Promise.try (Stage 3 proposal)

Wraps a synchronous function to execute synchronously or asynchronously depending on the function.

const f = () => console.log('now');
Promise.try(f)
console.log('next');
// now
// next

2. Concurrency Control for Multiple Requests

Approach with Promise.allSettled (no interruption)

Method 1: Chunked slices

const root = 'http://localhost:8000';
const request = async (url) => {
  const res = await fetch(root + '/login');
  const text = await res.text();
  console.log(`res=${text}==${url}`);
};

const total = 21;
const maxConcurrent = 5;
const allUrls = new Array(total).fill('').map((_, i) => `user${i}`);
const chunks = [];

async function runAll() {
  for (let i = 0; i < Math.ceil(total / maxConcurrent); i++) {
    chunks.push(allUrls.slice(i * maxConcurrent, (i + 1) * maxConcurrent));
  }

  for (const chunk of chunks) {
    const promises = chunk.map(url => request(url));
    await Promise.allSettled(promises);
  }
}

Method 2: Recursive drain

const createPromise = (id) => () => new Promise(resolve => {
  console.log(`Starting ${id}`);
  setTimeout(() => resolve(id), 1000);
});

const allTasks = [createPromise(1), createPromise(2), createPromise(3), createPromise(4), createPromise(5)];
const max = 2;
const inFlight = [];

function addTask(task) {
  const p = task();
  const index = inFlight.length;
  inFlight.push(p);
  p.then(() => {
    inFlight.splice(index, 1);
  });
  return p;
}

function run() {
  if (allTasks.length === 0 && inFlight.length === 0) return;
  while (inFlight.length < max && allTasks.length > 0) {
    addTask(allTasks.shift());
  }
  Promise.allSettled(inFlight).then(() => run());
}

run();

Promise.allSettled result

Analysis: Promise.allSettled processes chunks of up to maxConcurrent requests in sequence. Each chunk completes before the next starts, ensuring controlled concurrency.

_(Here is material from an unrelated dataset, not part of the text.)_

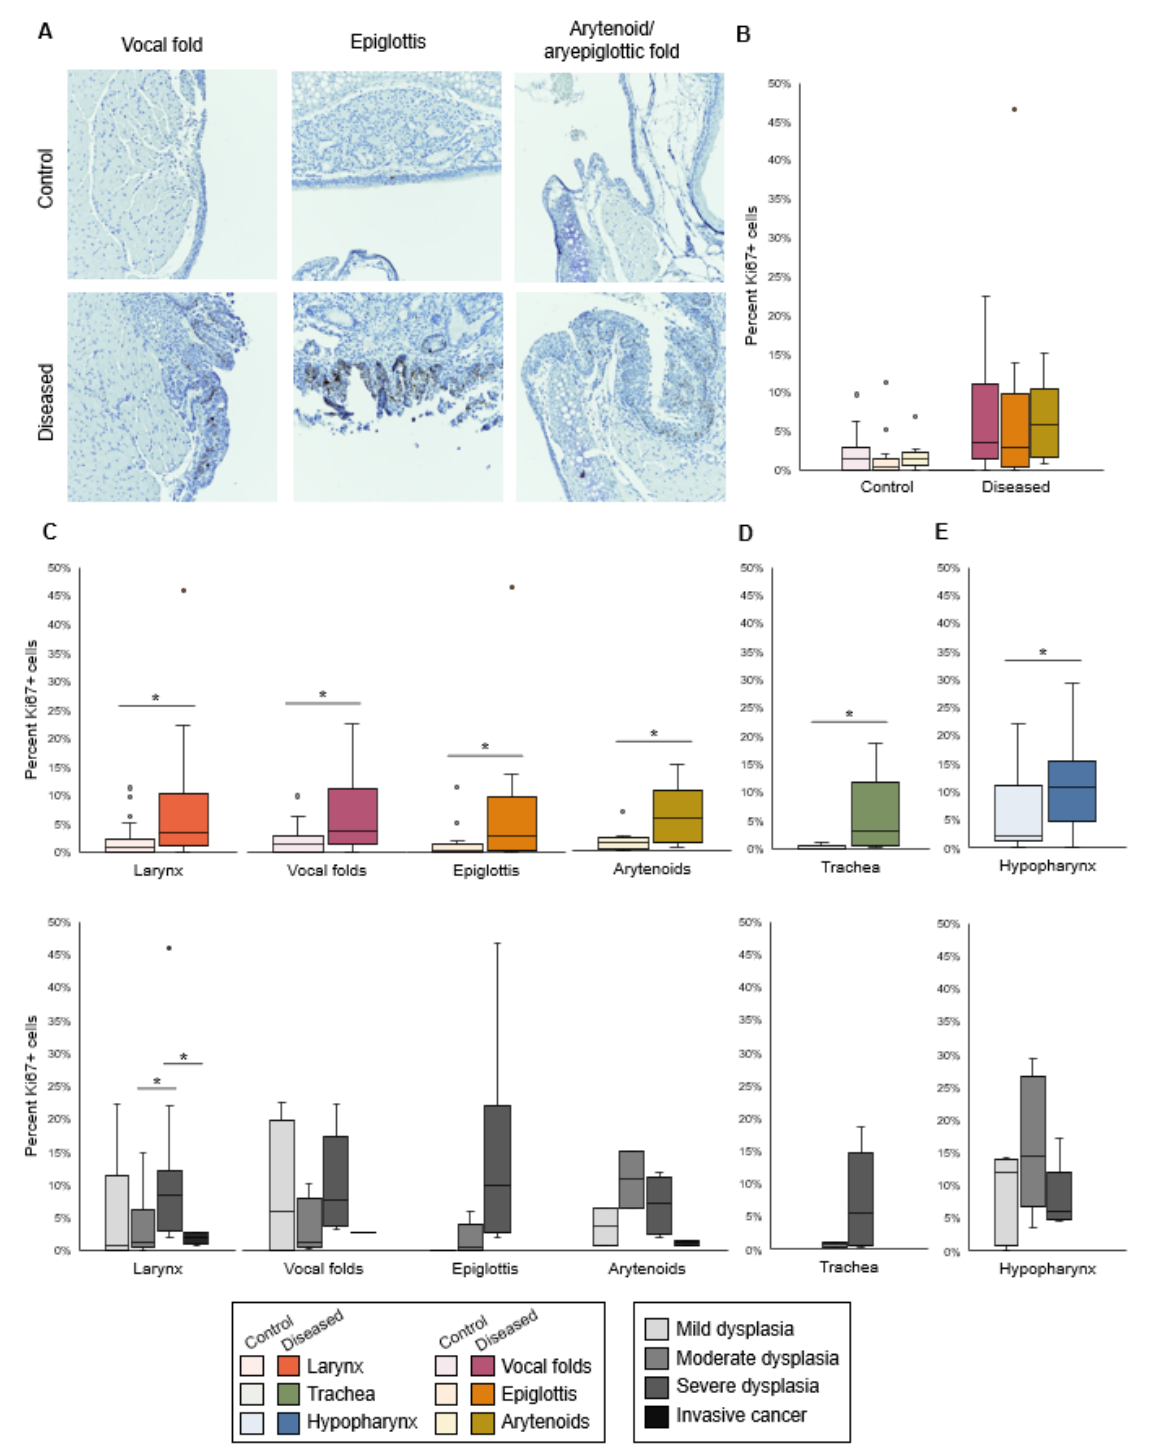
Figure 2. Proliferation index increased in diseased larynx, trachea, and hypopharynx. ( A ) Ki67 IHC stain in control and diseased vocal folds, epiglottis, and arytenoids, 30 × magnification. ( B ) Difference among laryngeal tissues in % Ki67+ cells, n = 12-16 mice per tissue type in each condition. Kruskal–Wallis tests: control p = 0.1647, diseased p = 0.6574. ( C ) Control vs. diseased laryngeal tissues and disease severity in laryngeal tissues. * Significant one-tailed Wilcoxon rank-sum tests for control vs. disease: larynx p < 0.0001, n = 41 mice per condition; vocal folds p = 0.0122, n = 16 mice per condition; epiglottis p = 0.0218, n = 13 mice per condition; arytenoids p = 0.0104, n = 12 mice per condition. Kruskal–Wallis tests for differences among severity levels: larynx p = 0.0212, n = 4–18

Approach with Promise.race (fastest first)

Method 1: Race with dynamic addition

const root = 'http://localhost:8000';
const request = (url) => fetch(root + '/login').then(res => res.text()).then(text => console.log(`res=${text}==${url}`));

const max = 5;
const allUrls = ['url1', 'url2', ...]; // 21 items
const inFlight = [];

function startNext() {
  if (allUrls.length === 0) return;
  const url = allUrls.shift();
  const p = request(url);
  const index = inFlight.length;
  inFlight.push(p);
  p.then(() => {
    inFlight.splice(index, 1);
    startNext();
  });
}

for (let i = 0; i < max; i++) {
  startNext();
}

// Wait for all to complete? Not shown but can use Promise.all on remaining inFlight

Method 2: Recursive race

const createPromise = (id) => () => new Promise(resolve => {
  console.log(`Starting ${id}`);
  setTimeout(() => resolve(id), Math.random() * 2000);
});

const allTasks = [createPromise(1), createPromise(2), createPromise(3), createPromise(4), createPromise(5)];
const max = 2;
const inFlight = [];

function addTask(task) {
  const p = task();
  const index = inFlight.length;
  inFlight.push(p);
  p.then(() => {
    inFlight.splice(index, 1);
  });
  return p;
}

function run() {
  if (allTasks.length === 0 && inFlight.length === 0) return;
  while (inFlight.length < max && allTasks.length > 0) {
    addTask(allTasks.shift());
  }
  Promise.race(inFlight).then(() => run());
}

// Fill initial batch
for (let i = 0; i < max; i++) {
  addTask(allTasks.shift());
}
run();

Promise.race result

Analysis: Promise.race triggers a new request as soon as any in-flight request completes. This ensures the fastest requests finish first and the pool remains at max concurrency until all are done.

Comparison

  • Both methods control concurrency to reduce server load.
  • Promise.all is not recommended because it aborts on first rejection; use Promise.allSettled for robustness.
  • Promise.race can display data faster by prioritizing quick responses.
  • Promise.race provides smoother, more responsive concurrency management.